Turn the lines of the entries below into a numbered list, skipping blank lines and leaving out the pictures.

━━ Excerpted records ━━

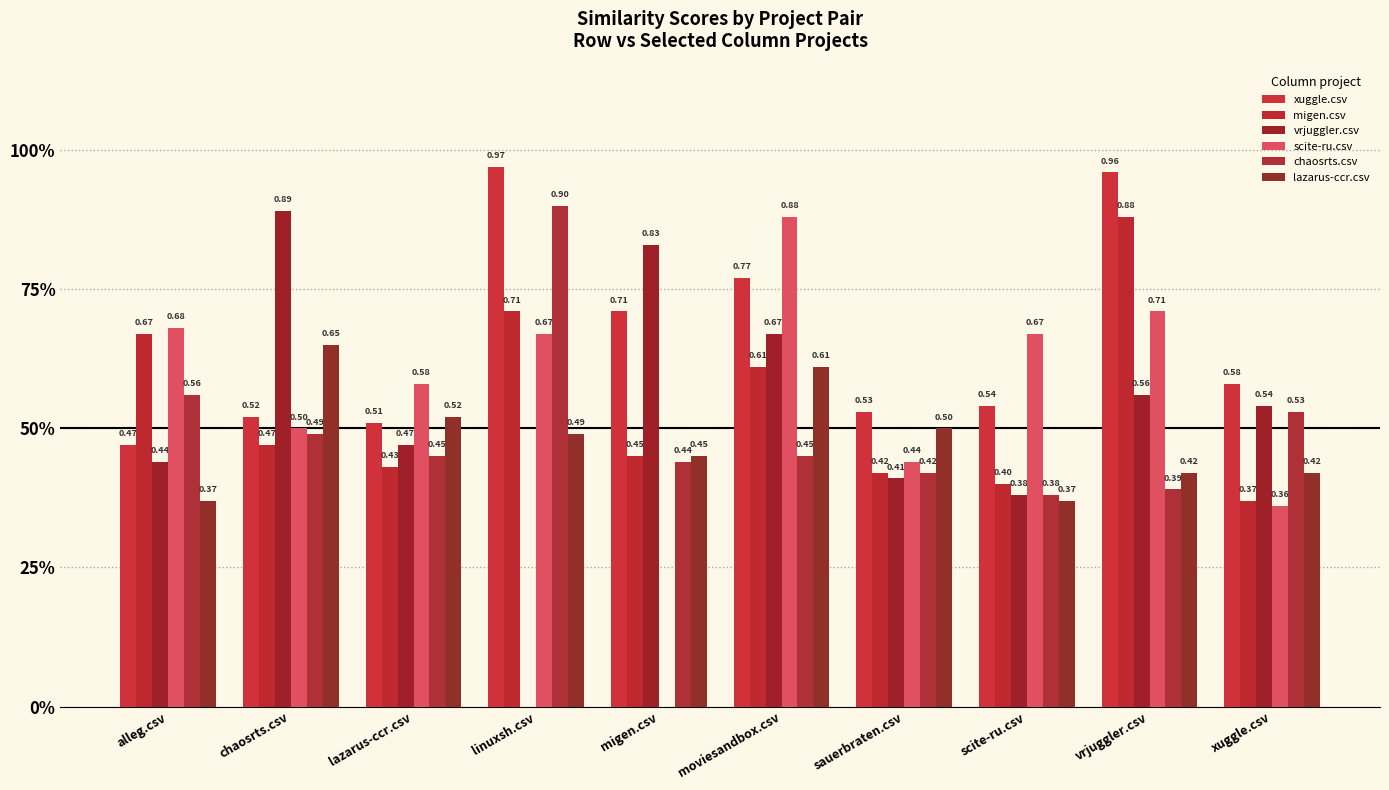

Are the bars horizontal?

No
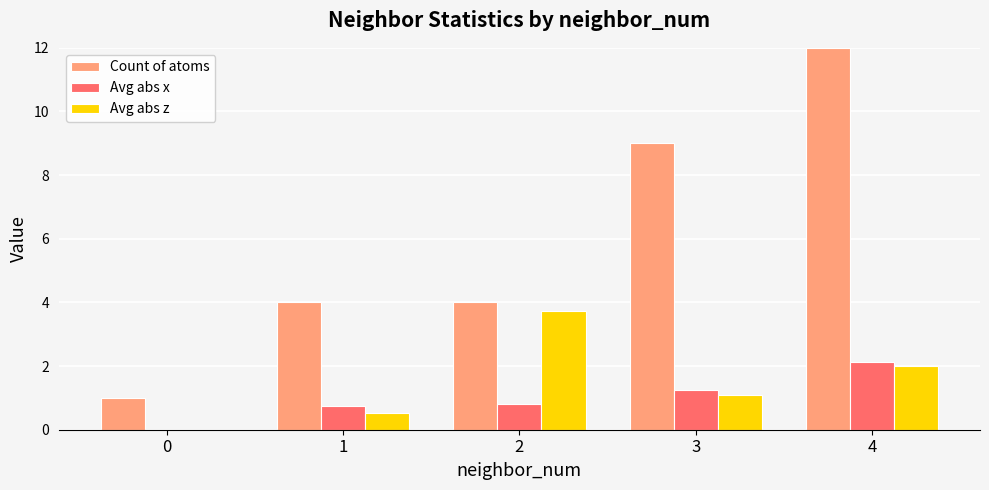

The value of Avg abs x at 2 is 1.4. True or false?

False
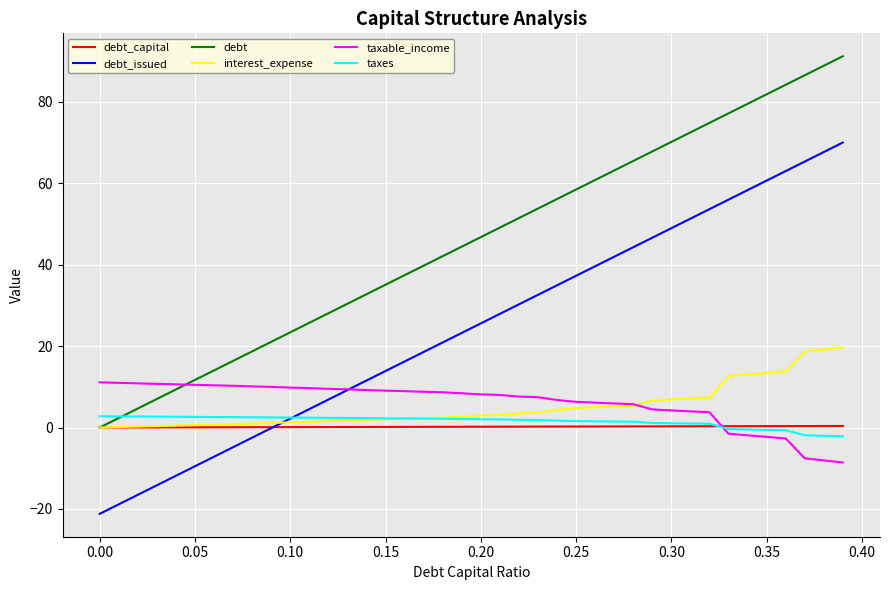

Which series has the largest total across all categories?

debt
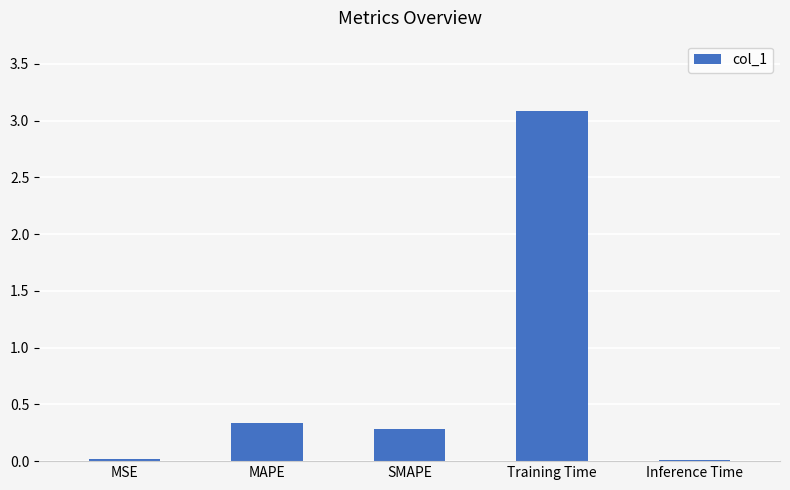

The value at SMAPE is 0.3. True or false?

True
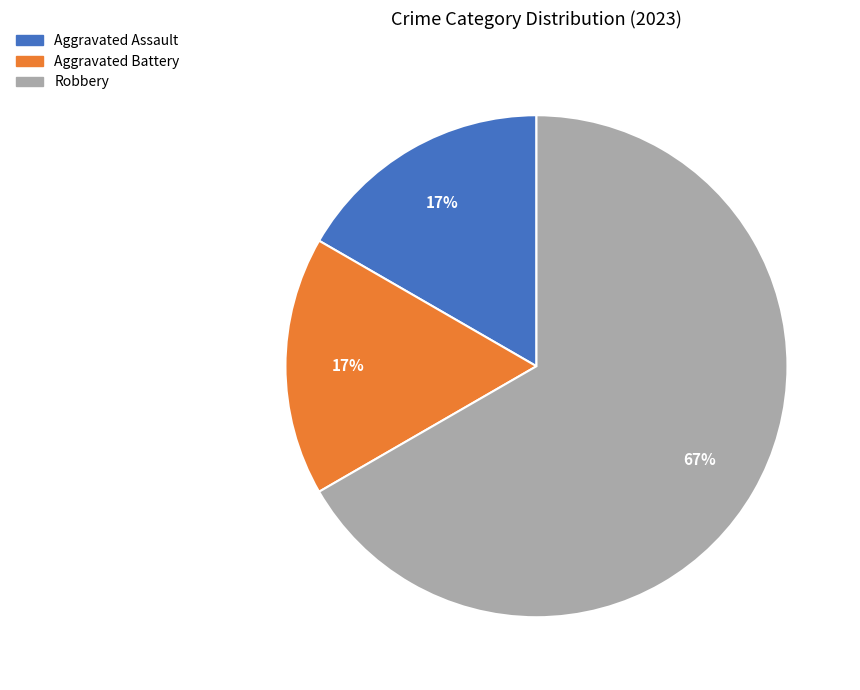

Is there any slice that represents more than half of the pie?

Yes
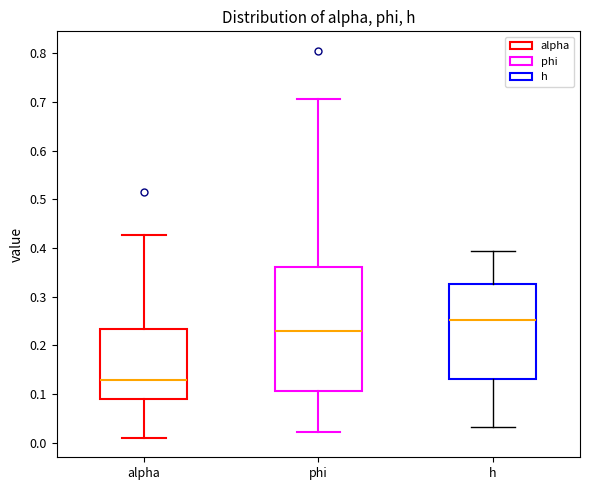

Comparing the boxes themselves (not the whiskers), which one is the tallest?

phi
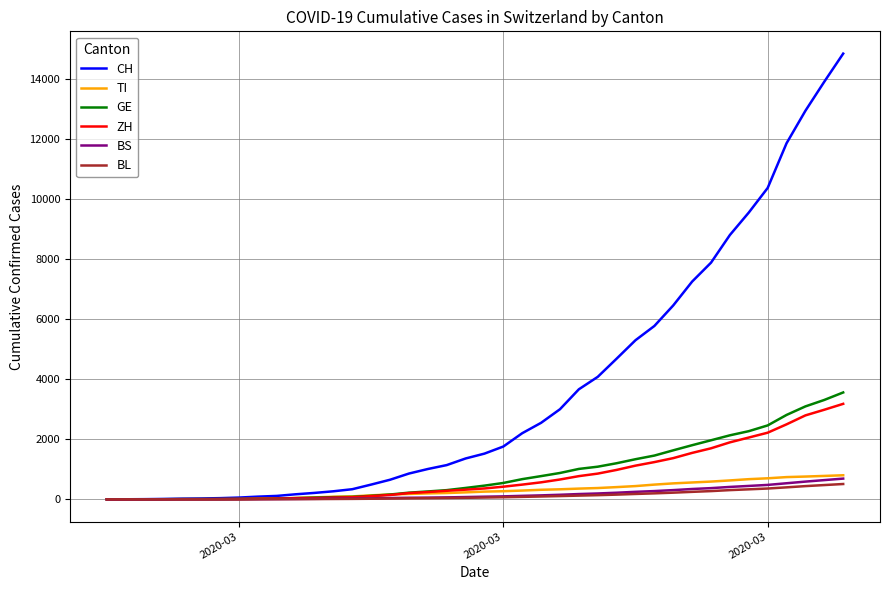

Which series has the largest total across all categories?

CH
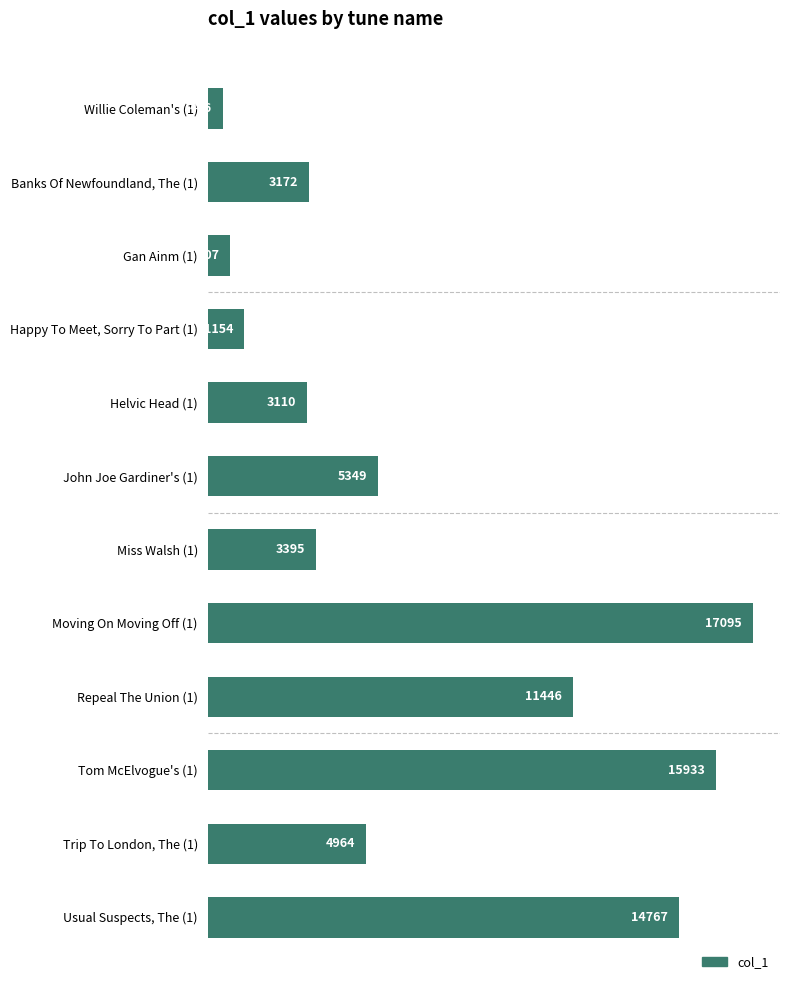

What is the approximate value at Repeal The Union (1)?

11446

━━━

» Answer for this exercise
1. Are the bars horizontal?
2. No
3. The value of Avg abs x at 2 is 1.4. True or false?
4. False
5. Which series has the largest total across all categories?
6. debt
7. The value at SMAPE is 0.3. True or false?
8. True
9. Is there any slice that represents more than half of the pie?
10. Yes
11. Comparing the boxes themselves (not the whiskers), which one is the tallest?
12. phi
13. Which series has the largest total across all categories?
14. CH
15. What is the approximate value at Repeal The Union (1)?
16. 11446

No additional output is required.